* _Information shown_:
^^^^^^^^

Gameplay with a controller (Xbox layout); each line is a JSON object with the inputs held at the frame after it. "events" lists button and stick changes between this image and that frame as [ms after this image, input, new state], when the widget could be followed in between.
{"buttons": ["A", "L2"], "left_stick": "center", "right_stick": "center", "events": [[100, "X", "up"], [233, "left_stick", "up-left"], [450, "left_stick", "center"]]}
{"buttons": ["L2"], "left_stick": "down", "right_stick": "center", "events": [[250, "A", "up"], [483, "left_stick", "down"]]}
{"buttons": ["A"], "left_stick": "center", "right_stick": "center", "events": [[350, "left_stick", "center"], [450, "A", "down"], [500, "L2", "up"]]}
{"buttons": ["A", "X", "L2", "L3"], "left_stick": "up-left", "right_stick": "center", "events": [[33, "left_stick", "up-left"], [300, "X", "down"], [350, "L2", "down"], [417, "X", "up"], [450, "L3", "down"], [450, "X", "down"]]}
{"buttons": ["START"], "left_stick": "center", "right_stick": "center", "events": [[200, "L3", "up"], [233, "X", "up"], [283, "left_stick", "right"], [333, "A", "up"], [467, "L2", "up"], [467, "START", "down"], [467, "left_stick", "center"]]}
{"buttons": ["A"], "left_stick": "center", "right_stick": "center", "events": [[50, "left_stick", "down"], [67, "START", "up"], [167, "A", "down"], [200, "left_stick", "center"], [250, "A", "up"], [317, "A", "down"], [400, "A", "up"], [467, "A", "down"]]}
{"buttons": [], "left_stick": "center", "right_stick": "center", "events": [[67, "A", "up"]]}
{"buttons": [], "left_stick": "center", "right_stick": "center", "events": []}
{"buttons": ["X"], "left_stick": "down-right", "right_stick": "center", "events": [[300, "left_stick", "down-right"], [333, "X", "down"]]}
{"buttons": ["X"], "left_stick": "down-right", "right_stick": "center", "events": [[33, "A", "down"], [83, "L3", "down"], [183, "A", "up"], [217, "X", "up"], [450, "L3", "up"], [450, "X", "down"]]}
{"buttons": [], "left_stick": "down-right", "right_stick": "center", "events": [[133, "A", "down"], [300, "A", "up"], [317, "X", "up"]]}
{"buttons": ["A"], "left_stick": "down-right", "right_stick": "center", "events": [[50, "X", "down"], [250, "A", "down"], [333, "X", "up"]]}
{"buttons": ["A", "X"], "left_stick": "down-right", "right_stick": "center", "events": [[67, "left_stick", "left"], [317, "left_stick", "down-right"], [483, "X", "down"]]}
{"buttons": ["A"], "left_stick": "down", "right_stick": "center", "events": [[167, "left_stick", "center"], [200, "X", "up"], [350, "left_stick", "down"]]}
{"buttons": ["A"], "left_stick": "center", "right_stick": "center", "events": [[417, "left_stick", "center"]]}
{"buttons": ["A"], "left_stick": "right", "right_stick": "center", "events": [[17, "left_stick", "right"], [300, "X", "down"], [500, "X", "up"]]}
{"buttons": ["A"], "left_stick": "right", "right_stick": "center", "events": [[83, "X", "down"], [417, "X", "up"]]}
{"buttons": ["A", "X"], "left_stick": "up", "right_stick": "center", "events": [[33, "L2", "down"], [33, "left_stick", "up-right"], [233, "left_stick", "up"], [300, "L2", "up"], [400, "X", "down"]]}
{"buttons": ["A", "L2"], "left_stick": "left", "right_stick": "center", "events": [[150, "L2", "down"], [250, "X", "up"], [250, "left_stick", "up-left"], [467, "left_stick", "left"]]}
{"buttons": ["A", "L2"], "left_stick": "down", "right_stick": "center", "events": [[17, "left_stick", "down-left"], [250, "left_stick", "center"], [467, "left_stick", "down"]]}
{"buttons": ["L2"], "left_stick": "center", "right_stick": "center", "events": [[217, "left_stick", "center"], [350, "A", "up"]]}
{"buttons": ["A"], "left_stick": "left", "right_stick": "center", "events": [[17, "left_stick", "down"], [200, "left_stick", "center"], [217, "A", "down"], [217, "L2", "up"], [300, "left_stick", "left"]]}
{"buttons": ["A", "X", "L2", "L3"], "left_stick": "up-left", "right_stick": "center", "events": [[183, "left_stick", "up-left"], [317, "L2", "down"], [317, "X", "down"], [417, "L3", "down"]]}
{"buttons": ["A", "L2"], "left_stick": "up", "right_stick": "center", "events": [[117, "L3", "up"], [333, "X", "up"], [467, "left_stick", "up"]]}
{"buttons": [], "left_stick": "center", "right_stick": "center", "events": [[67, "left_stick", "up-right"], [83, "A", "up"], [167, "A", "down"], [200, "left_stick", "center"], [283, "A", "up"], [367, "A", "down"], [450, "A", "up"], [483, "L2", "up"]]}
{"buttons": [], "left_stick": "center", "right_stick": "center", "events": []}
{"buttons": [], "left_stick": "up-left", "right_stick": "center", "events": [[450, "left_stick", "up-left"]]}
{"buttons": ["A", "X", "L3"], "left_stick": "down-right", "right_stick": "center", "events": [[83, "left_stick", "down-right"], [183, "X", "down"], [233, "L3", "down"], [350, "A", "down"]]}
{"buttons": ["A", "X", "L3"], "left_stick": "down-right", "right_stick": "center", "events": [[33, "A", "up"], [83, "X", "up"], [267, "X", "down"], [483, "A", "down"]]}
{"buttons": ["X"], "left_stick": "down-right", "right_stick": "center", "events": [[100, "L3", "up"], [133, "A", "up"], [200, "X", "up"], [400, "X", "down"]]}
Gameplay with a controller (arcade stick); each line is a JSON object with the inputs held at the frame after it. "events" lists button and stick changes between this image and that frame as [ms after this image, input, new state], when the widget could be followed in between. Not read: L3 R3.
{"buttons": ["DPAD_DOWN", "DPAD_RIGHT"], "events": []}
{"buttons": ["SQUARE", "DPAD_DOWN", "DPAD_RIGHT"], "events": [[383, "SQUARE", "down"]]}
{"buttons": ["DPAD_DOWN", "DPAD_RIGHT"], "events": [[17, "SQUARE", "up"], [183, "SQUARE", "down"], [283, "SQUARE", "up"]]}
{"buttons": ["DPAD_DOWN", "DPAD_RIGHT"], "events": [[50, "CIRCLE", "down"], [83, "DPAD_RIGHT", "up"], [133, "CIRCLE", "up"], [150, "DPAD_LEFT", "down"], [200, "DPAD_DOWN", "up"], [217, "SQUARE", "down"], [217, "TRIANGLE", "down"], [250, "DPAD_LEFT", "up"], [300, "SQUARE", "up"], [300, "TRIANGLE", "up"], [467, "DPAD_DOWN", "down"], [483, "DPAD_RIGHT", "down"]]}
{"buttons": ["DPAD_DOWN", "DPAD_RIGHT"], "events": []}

^^^^^^^^

* _Task requirements_: Your task is to transcribe each record faithfully and in full.

* _Expected output_:
Gameplay with a controller (Xbox layout); each line is a JSON object with the inputs held at the frame after it. "events" lists button and stick changes between this image and that frame as [ms after this image, input, new state], when the widget could be followed in between.
{"buttons": ["A", "L2"], "left_stick": "center", "right_stick": "center", "events": [[100, "X", "up"], [233, "left_stick", "up-left"], [450, "left_stick", "center"]]}
{"buttons": ["L2"], "left_stick": "down", "right_stick": "center", "events": [[250, "A", "up"], [483, "left_stick", "down"]]}
{"buttons": ["A"], "left_stick": "center", "right_stick": "center", "events": [[350, "left_stick", "center"], [450, "A", "down"], [500, "L2", "up"]]}
{"buttons": ["A", "X", "L2", "L3"], "left_stick": "up-left", "right_stick": "center", "events": [[33, "left_stick", "up-left"], [300, "X", "down"], [350, "L2", "down"], [417, "X", "up"], [450, "L3", "down"], [450, "X", "down"]]}
{"buttons": ["START"], "left_stick": "center", "right_stick": "center", "events": [[200, "L3", "up"], [233, "X", "up"], [283, "left_stick", "right"], [333, "A", "up"], [467, "L2", "up"], [467, "START", "down"], [467, "left_stick", "center"]]}
{"buttons": ["A"], "left_stick": "center", "right_stick": "center", "events": [[50, "left_stick", "down"], [67, "START", "up"], [167, "A", "down"], [200, "left_stick", "center"], [250, "A", "up"], [317, "A", "down"], [400, "A", "up"], [467, "A", "down"]]}
{"buttons": [], "left_stick": "center", "right_stick": "center", "events": [[67, "A", "up"]]}
{"buttons": [], "left_stick": "center", "right_stick": "center", "events": []}
{"buttons": ["X"], "left_stick": "down-right", "right_stick": "center", "events": [[300, "left_stick", "down-right"], [333, "X", "down"]]}
{"buttons": ["X"], "left_stick": "down-right", "right_stick": "center", "events": [[33, "A", "down"], [83, "L3", "down"], [183, "A", "up"], [217, "X", "up"], [450, "L3", "up"], [450, "X", "down"]]}
{"buttons": [], "left_stick": "down-right", "right_stick": "center", "events": [[133, "A", "down"], [300, "A", "up"], [317, "X", "up"]]}
{"buttons": ["A"], "left_stick": "down-right", "right_stick": "center", "events": [[50, "X", "down"], [250, "A", "down"], [333, "X", "up"]]}
{"buttons": ["A", "X"], "left_stick": "down-right", "right_stick": "center", "events": [[67, "left_stick", "left"], [317, "left_stick", "down-right"], [483, "X", "down"]]}
{"buttons": ["A"], "left_stick": "down", "right_stick": "center", "events": [[167, "left_stick", "center"], [200, "X", "up"], [350, "left_stick", "down"]]}
{"buttons": ["A"], "left_stick": "center", "right_stick": "center", "events": [[417, "left_stick", "center"]]}
{"buttons": ["A"], "left_stick": "right", "right_stick": "center", "events": [[17, "left_stick", "right"], [300, "X", "down"], [500, "X", "up"]]}
{"buttons": ["A"], "left_stick": "right", "right_stick": "center", "events": [[83, "X", "down"], [417, "X", "up"]]}
{"buttons": ["A", "X"], "left_stick": "up", "right_stick": "center", "events": [[33, "L2", "down"], [33, "left_stick", "up-right"], [233, "left_stick", "up"], [300, "L2", "up"], [400, "X", "down"]]}
{"buttons": ["A", "L2"], "left_stick": "left", "right_stick": "center", "events": [[150, "L2", "down"], [250, "X", "up"], [250, "left_stick", "up-left"], [467, "left_stick", "left"]]}
{"buttons": ["A", "L2"], "left_stick": "down", "right_stick": "center", "events": [[17, "left_stick", "down-left"], [250, "left_stick", "center"], [467, "left_stick", "down"]]}
{"buttons": ["L2"], "left_stick": "center", "right_stick": "center", "events": [[217, "left_stick", "center"], [350, "A", "up"]]}
{"buttons": ["A"], "left_stick": "left", "right_stick": "center", "events": [[17, "left_stick", "down"], [200, "left_stick", "center"], [217, "A", "down"], [217, "L2", "up"], [300, "left_stick", "left"]]}
{"buttons": ["A", "X", "L2", "L3"], "left_stick": "up-left", "right_stick": "center", "events": [[183, "left_stick", "up-left"], [317, "L2", "down"], [317, "X", "down"], [417, "L3", "down"]]}
{"buttons": ["A", "L2"], "left_stick": "up", "right_stick": "center", "events": [[117, "L3", "up"], [333, "X", "up"], [467, "left_stick", "up"]]}
{"buttons": [], "left_stick": "center", "right_stick": "center", "events": [[67, "left_stick", "up-right"], [83, "A", "up"], [167, "A", "down"], [200, "left_stick", "center"], [283, "A", "up"], [367, "A", "down"], [450, "A", "up"], [483, "L2", "up"]]}
{"buttons": [], "left_stick": "center", "right_stick": "center", "events": []}
{"buttons": [], "left_stick": "up-left", "right_stick": "center", "events": [[450, "left_stick", "up-left"]]}
{"buttons": ["A", "X", "L3"], "left_stick": "down-right", "right_stick": "center", "events": [[83, "left_stick", "down-right"], [183, "X", "down"], [233, "L3", "down"], [350, "A", "down"]]}
{"buttons": ["A", "X", "L3"], "left_stick": "down-right", "right_stick": "center", "events": [[33, "A", "up"], [83, "X", "up"], [267, "X", "down"], [483, "A", "down"]]}
{"buttons": ["X"], "left_stick": "down-right", "right_stick": "center", "events": [[100, "L3", "up"], [133, "A", "up"], [200, "X", "up"], [400, "X", "down"]]}
Gameplay with a controller (arcade stick); each line is a JSON object with the inputs held at the frame after it. "events" lists button and stick changes between this image and that frame as [ms after this image, input, new state], when the widget could be followed in between. Not read: L3 R3.
{"buttons": ["DPAD_DOWN", "DPAD_RIGHT"], "events": []}
{"buttons": ["SQUARE", "DPAD_DOWN", "DPAD_RIGHT"], "events": [[383, "SQUARE", "down"]]}
{"buttons": ["DPAD_DOWN", "DPAD_RIGHT"], "events": [[17, "SQUARE", "up"], [183, "SQUARE", "down"], [283, "SQUARE", "up"]]}
{"buttons": ["DPAD_DOWN", "DPAD_RIGHT"], "events": [[50, "CIRCLE", "down"], [83, "DPAD_RIGHT", "up"], [133, "CIRCLE", "up"], [150, "DPAD_LEFT", "down"], [200, "DPAD_DOWN", "up"], [217, "SQUARE", "down"], [217, "TRIANGLE", "down"], [250, "DPAD_LEFT", "up"], [300, "SQUARE", "up"], [300, "TRIANGLE", "up"], [467, "DPAD_DOWN", "down"], [483, "DPAD_RIGHT", "down"]]}
{"buttons": ["DPAD_DOWN", "DPAD_RIGHT"], "events": []}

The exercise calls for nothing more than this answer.